Don’t forget about expenses

If you’ve been required to pay certain payments related to work like costs associated with running your own business premises or purchasing stationary, you are able to take these expenses off your earnings. This can, in turn, decrease taxes you have to pay.

Try to stick to the deadline

It might seem like a simple task however, it’s crucial this year. HMRC has once more temporarily suspending fines for filing and payments late, but it does not mean you have to wait. Although you’ll have until the 28th of February to submit your tax return and also until April 1 to pay your tax bill but you’ll be assessed interest on the amount you owe as of January 31st. It’s best than aiming for the initial date of January rather than using an extension as a reason to delay the filing. If you’re unable to finish your tax return by deadline and you’re not able to afford the interest to delay.

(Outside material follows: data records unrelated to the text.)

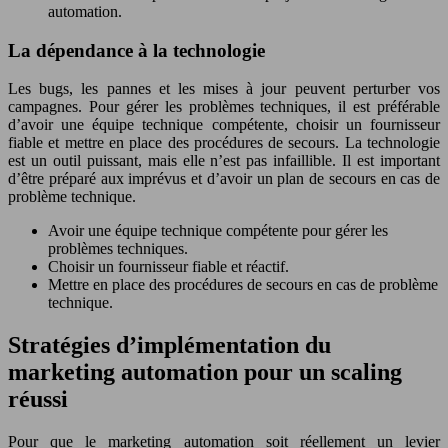
automation.
La dépendance à la technologie
Les bugs, les pannes et les mises à jour peuvent perturber vos
campagnes. Pour gérer les problèmes techniques, il est préférable
d’avoir une équipe technique compétente, choisir un fournisseur
fiable et mettre en place des procédures de secours. La technologie
est un outil puissant, mais elle n’est pas infaillible. Il est important
d’être préparé aux imprévus et d’avoir un plan de secours en cas de
problème technique.
Avoir une équipe technique compétente pour gérer les
problèmes techniques.
Choisir un fournisseur fiable et réactif.
Mettre en place des procédures de secours en cas de problème
technique.
Stratégies d’implémentation du
marketing automation pour un scaling
réussi
Pour que le marketing automation soit réellement un levier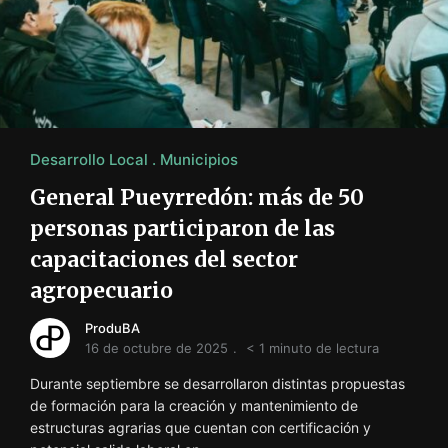
Desarrollo Local
Municipios
General Pueyrredón: más de 50
personas participaron de las
capacitaciones del sector
agropecuario
ProduBA
16 de octubre de 2025
< 1 minuto de lectura
Durante septiembre se desarrollaron distintas propuestas
de formación para la creación y mantenimiento de
estructuras agrarias que cuentan con certificación y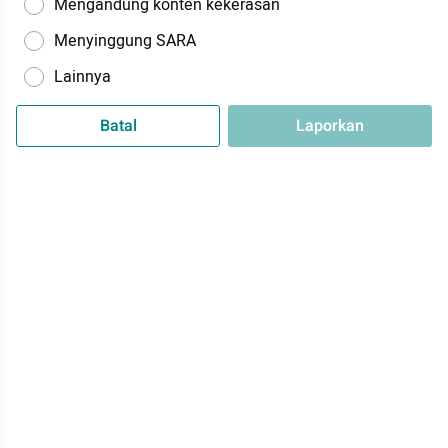
Mengandung konten kekerasan
Menyinggung SARA
Lainnya
Batal
Laporkan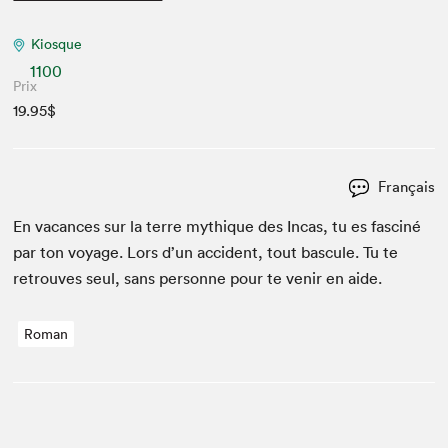
Kiosque
1100
Prix
19.95$
Français
En vacances sur la terre mythique des Incas, tu es fasciné
par ton voy­age. Lors d’un acci­dent, tout bas­cule. Tu te
retrou­ves seul, sans per­son­ne pour te venir en aide.
Roman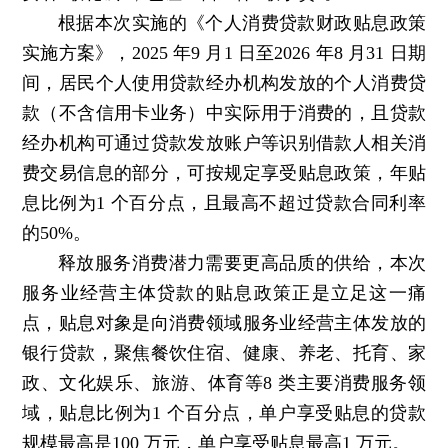
根据本次实施的《个人消费贷款财政贴息政策
实施方案》，2025 年9 月1 日至2026 年8 月31 日期
间，居民个人使用贷款经办机构发放的个人消费贷
款（不含信用卡业务）中实际用于消费的，且贷款
经办机构可通过贷款发放账户等识别借款人相关消
费交易信息的部分，可按规定享受贴息政策，年贴
息比例为1 个百分点，且最高不超过贷款合同利率
的50%。
释放服务消费潜力需要更高品质的供给，本次
服务业经营主体贷款的贴息政策正是立足这一痛
点，贴息对象是向消费领域服务业经营主体发放的
银行贷款，聚焦餐饮住宿、健康、养老、托育、家
政、文化娱乐、旅游、体育等8 类主要消费服务领
域，贴息比例为1 个百分点，单户享受贴息的贷款
规模最高是100 万元，单户享受贴息最高1 万元。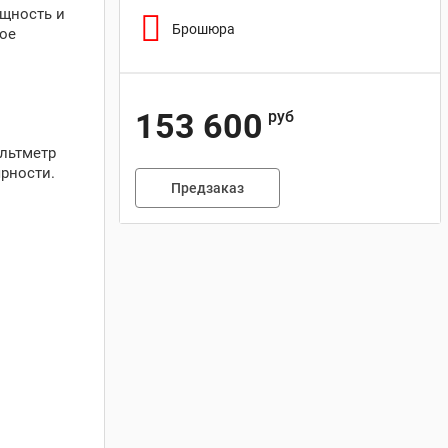
ощность и
Брошюра
ое
153 600
руб
ольтметр
ярности.
Предзаказ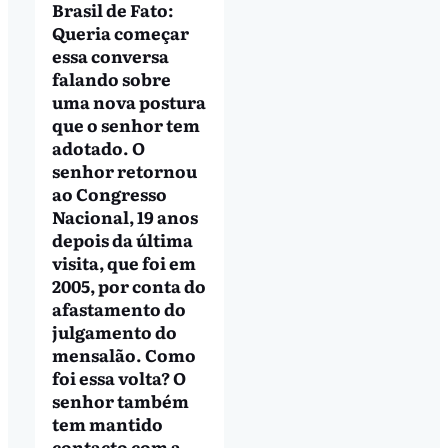
Brasil de Fato:
Queria começar
essa conversa
falando sobre
uma nova postura
que o senhor tem
adotado. O
senhor retornou
ao Congresso
Nacional, 19 anos
depois da última
visita, que foi em
2005, por conta do
afastamento do
julgamento do
mensalão. Como
foi essa volta? O
senhor também
tem mantido
contacto com a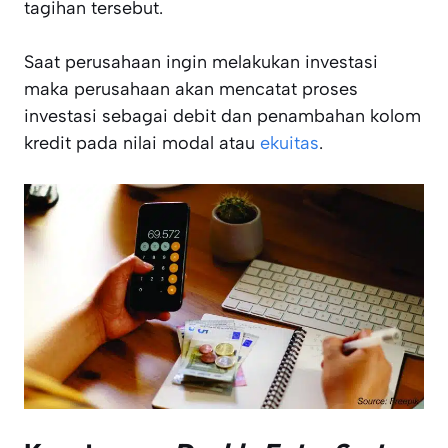
tagihan tersebut.
Saat perusahaan ingin melakukan investasi
maka perusahaan akan mencatat proses
investasi sebagai debit dan penambahan kolom
kredit pada nilai modal atau
ekuitas
.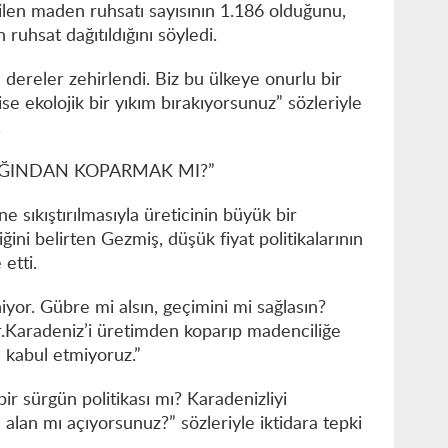
rilen maden ruhsatı sayısının 1.186 olduğunu,
 ruhsat dağıtıldığını söyledi.
dereler zehirlendi. Biz bu ülkeye onurlu bir
ise ekolojik bir yıkım bırakıyorsunuz” sözleriyle
.
RAĞINDAN KOPARMAK MI?”
ine sıkıştırılmasıyla üreticinin büyük bir
ni belirten Gezmiş, düşük fiyat politikalarının
 etti.
yor. Gübre mi alsın, geçimini mi sağlasın?
dir.Karadeniz’i üretimden koparıp madenciliğe
 kabul etmiyoruz.”
bir sürgün politikası mı? Karadenizliyi
lan mı açıyorsunuz?” sözleriyle iktidara tepki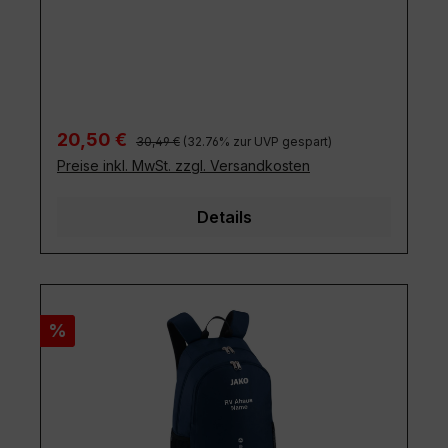
Regulärer Preis:
Verkaufspreis:
20,50 €
30,49 €
(32.76% zur UVP gespart)
Preise inkl. MwSt. zzgl. Versandkosten
Details
Rabatt
%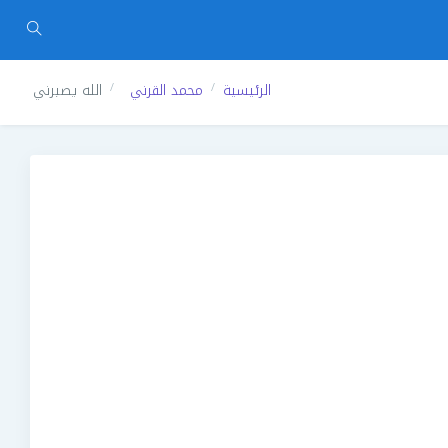
الرئيسية
محمد القرني
الله يصبرني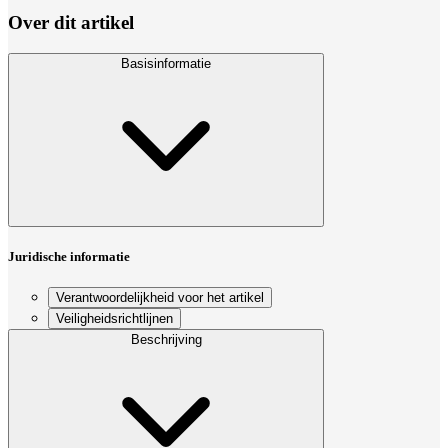
Over dit artikel
Basisinformatie
Juridische informatie
Verantwoordelijkheid voor het artikel
Veiligheidsrichtlijnen
Beschrijving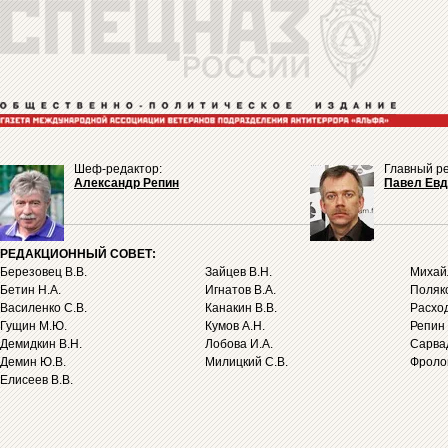
Шеф-редактор:
Главный ре
Александр Репин
Павел Ев
РЕДАКЦИОННЫЙ СОВЕТ:
Березовец В.В.
Зайцев В.Н.
Михайл
Бетин Н.А.
Игнатов В.А.
Поляко
Василенко С.В.
Канакин В.В.
Расход
Гущин М.Ю.
Кумов А.Н.
Репин 
Демидкин В.Н.
Лобова И.А.
Сарва
Демин Ю.В.
Милицкий С.В.
Фролов
Елисеев В.В.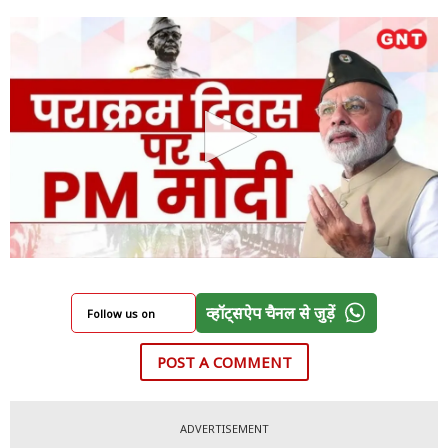
व्हॉट्सऐप चैनल से जुड़ें
Follow us on
POST A COMMENT
ADVERTISEMENT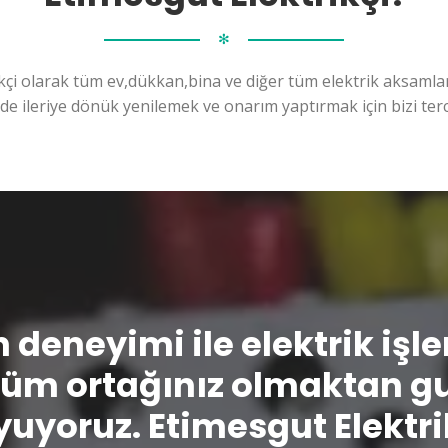
✻
kçi olarak tüm ev,dükkan,bina ve diğer tüm elektrik aksamları
ilde ileriye dönük yenilemek ve onarım yaptırmak için bizi terc
n deneyimi ile elektrik işl
üm ortağınız olmaktan g
uyoruz. Etimesgut Elektri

Don’t forget your 2021-22 payment

Payments on account for the 2021-22 tax year will also begin on 31 January 2022; the amount you’ll owe will depend on your 2020-21 income. The first instalment of your estimated 2021-22 tax is due on 31 January 2021, and the second is due on 31 July 2021.

Keep your records safe
It’s crucial to ensure every detail you’ve put on your tax return is maintained in a logical manner to be ready in the event that HMRC requests any proof. Self-employed employees must keep their documents for at least five years following the 31 January deadline for filing which means that any records connected to your 2020-21 tax return should be stored until the end of 2027.

File your 2020-21 tax return with Sherwin Currid Accountancy?

If you still need to file your self-assessment tax return, contact with Sherwin Currid accountancy.